Attached five-bay three-storey bank, designed 1861, on a rectangular plan with single-bay full-height advanced end bays. Occupied, 1901; 1911. Closed, ----. Renovated, ----, to accommodate alternative use. Pitched slate roof behind parapet with clay ridge tiles, repointed red brick Running bond chimney stacks having cut-granite cornice capping supporting terracotta or yellow terracotta octagonal pots, cut-granite coping to gables, and concealed rainwater goods retaining cast-iron octagonal or ogee hoppers and downpipes. Granite ashlar channelled wall (ground floor) on benchmark-inscribed cut-granite chamfered plinth; granite ashlar surface finish (upper floors) with "Cyma Recta"- or "Cyma Reversa"-detailed cornice on consoles below parapet; replacement cement rendered surface finish (remainder). Series of three segmental-headed central window openings in segmental-headed recesses (ground floor) with channelled granite ashlar voussoirs centred on vermiculated panelled keystones framing replacement fixed-pane fittings. Segmental-headed flanking door openings with cut-granite step thresholds, and cut-granite surrounds having diamond pointed panelled concave reveals centred on "Riverine" keystones framing timber panelled double doors having overlights. Square-headed window openings (first floor) with cut-granite sill course, and granite ashlar voussoirs framing replacement cement windows replacing two-over-two timber sash windows. Camber-headed window openings (top floor) with dentilated cut-granite sill course, and granite ashlar voussoirs framing replacement casement windows replacing two-over-two timber sash windows. Quay fronted with concrete footpath to front.

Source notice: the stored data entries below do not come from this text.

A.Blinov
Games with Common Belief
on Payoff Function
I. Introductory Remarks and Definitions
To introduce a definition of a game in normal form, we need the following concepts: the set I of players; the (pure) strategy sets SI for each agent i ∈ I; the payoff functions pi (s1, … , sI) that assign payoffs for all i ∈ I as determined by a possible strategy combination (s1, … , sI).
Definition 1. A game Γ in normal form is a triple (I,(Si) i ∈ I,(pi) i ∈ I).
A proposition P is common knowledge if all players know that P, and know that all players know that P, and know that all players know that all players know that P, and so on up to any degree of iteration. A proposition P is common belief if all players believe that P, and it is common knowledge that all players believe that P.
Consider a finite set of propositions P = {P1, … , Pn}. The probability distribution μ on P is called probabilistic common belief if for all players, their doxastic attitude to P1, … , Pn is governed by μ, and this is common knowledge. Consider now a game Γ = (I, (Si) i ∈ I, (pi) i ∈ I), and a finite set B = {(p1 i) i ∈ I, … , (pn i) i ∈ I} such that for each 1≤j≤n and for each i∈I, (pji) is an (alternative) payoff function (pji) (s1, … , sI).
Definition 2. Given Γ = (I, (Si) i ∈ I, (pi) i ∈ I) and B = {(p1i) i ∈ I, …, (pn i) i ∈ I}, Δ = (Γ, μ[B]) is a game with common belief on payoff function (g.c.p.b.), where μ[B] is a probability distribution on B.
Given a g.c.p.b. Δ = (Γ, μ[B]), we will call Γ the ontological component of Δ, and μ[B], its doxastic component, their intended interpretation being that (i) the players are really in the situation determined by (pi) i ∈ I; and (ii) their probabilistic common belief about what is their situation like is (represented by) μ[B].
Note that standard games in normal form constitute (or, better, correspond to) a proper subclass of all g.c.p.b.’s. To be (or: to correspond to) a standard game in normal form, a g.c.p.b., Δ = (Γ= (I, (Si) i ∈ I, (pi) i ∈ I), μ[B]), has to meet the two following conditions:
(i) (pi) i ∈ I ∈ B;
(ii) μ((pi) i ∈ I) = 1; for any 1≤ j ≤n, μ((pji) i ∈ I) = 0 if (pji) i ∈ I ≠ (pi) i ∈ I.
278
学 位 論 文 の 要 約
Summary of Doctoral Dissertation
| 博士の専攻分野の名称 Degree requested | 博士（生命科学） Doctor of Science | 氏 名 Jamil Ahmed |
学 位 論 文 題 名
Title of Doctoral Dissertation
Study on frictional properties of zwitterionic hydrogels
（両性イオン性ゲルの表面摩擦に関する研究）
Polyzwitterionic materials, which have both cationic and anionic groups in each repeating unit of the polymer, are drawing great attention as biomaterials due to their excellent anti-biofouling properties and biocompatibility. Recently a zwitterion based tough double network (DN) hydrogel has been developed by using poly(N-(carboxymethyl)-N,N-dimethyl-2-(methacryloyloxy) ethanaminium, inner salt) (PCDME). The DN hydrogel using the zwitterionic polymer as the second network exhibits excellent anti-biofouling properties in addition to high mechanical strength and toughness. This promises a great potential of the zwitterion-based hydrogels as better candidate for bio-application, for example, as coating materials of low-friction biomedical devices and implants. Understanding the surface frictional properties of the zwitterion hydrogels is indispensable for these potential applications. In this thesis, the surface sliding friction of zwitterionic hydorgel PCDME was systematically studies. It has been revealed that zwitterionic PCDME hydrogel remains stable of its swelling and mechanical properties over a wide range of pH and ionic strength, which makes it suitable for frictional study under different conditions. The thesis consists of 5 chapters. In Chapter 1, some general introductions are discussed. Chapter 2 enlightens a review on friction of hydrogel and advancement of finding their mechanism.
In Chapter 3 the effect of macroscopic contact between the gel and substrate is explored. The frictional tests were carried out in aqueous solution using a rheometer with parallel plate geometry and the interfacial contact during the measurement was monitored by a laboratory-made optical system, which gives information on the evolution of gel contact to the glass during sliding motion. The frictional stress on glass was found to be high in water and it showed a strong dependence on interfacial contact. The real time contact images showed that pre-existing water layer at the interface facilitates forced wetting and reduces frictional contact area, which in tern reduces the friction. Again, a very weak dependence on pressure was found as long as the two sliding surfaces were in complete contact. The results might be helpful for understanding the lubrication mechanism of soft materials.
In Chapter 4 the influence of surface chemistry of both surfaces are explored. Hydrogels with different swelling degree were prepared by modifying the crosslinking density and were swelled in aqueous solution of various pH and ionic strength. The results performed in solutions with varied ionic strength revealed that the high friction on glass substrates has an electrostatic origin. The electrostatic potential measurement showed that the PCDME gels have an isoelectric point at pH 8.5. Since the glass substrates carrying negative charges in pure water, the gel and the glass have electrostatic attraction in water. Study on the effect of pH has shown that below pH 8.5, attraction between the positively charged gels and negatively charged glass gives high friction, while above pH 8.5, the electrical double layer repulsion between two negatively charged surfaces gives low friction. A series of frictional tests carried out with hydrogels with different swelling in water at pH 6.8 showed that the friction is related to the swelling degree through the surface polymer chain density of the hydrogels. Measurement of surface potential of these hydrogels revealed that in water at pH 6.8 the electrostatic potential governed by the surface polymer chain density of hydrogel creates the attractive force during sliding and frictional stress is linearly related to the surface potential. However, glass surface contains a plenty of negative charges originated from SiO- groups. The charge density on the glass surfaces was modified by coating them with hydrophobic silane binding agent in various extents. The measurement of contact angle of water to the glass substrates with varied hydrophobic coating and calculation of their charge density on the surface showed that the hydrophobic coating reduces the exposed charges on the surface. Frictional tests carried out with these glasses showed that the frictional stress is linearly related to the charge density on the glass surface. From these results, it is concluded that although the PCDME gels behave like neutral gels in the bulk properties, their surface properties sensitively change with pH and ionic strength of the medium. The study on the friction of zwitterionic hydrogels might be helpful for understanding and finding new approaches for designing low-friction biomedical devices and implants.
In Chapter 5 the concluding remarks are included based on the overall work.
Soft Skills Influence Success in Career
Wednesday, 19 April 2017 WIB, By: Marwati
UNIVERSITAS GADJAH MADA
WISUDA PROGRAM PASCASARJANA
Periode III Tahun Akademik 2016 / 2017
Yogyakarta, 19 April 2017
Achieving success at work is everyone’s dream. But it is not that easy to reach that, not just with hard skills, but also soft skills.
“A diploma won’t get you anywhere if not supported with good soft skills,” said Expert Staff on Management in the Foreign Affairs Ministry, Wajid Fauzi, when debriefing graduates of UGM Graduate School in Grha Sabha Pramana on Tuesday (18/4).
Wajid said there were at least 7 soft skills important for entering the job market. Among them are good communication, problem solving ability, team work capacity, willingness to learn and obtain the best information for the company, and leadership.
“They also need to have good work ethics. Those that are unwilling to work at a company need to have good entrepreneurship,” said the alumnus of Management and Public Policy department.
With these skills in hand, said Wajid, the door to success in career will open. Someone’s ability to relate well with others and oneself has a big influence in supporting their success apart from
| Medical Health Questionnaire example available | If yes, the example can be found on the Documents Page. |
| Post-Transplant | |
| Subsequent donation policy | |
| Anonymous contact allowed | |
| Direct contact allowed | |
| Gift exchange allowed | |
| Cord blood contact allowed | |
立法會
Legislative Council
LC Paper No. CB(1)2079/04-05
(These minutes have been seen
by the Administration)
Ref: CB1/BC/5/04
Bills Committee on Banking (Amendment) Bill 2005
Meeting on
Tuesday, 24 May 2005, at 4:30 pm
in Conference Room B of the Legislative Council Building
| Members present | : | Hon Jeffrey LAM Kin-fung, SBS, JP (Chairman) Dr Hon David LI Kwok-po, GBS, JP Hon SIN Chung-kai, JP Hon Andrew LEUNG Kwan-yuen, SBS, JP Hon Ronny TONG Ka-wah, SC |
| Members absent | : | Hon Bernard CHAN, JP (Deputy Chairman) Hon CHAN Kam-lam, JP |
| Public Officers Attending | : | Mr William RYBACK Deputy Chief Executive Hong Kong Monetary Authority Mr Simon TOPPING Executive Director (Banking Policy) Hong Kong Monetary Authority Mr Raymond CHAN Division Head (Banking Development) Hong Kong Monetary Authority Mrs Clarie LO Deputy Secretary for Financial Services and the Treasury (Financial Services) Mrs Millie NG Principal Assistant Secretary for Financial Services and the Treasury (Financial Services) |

A bank erected to a design (1861) by William Francis Caldbeck (c.1824-72), Architect to the National Bank of Ireland (Dublin Builder 1st May 1861, 501), representing an important component of the mid nineteenth-century built heritage of New Ross with the architectural value of the composition, one recalling the Caldbeck-designed branch in Wexford (1864-67; see 15503012), confirmed by such attributes as the compact plan form; the construction in a silver-grey granite demonstrating good quality workmanship with "Riverine" keystones alluding to the Custom House (1781-91), Dublin; the diminishing in scale of the openings on each floor producing a graduated visual impression; and the parapeted roofline. Having been well maintained, the elementary form and massing survive intact together with quantities of the original fabric: however, the introduction of replacement fittings to most of the openings has not had a beneficial impact on the external expression or integrity of a bank making a pleasing visual statement in The Quay (cf. 15605239). NOTE: Occupied (1901) by Charles J. Healy (----), '----' (NA 1901); and (1911) by Michael Patrick Harding (----), 'Bank Manager' (NA 1911).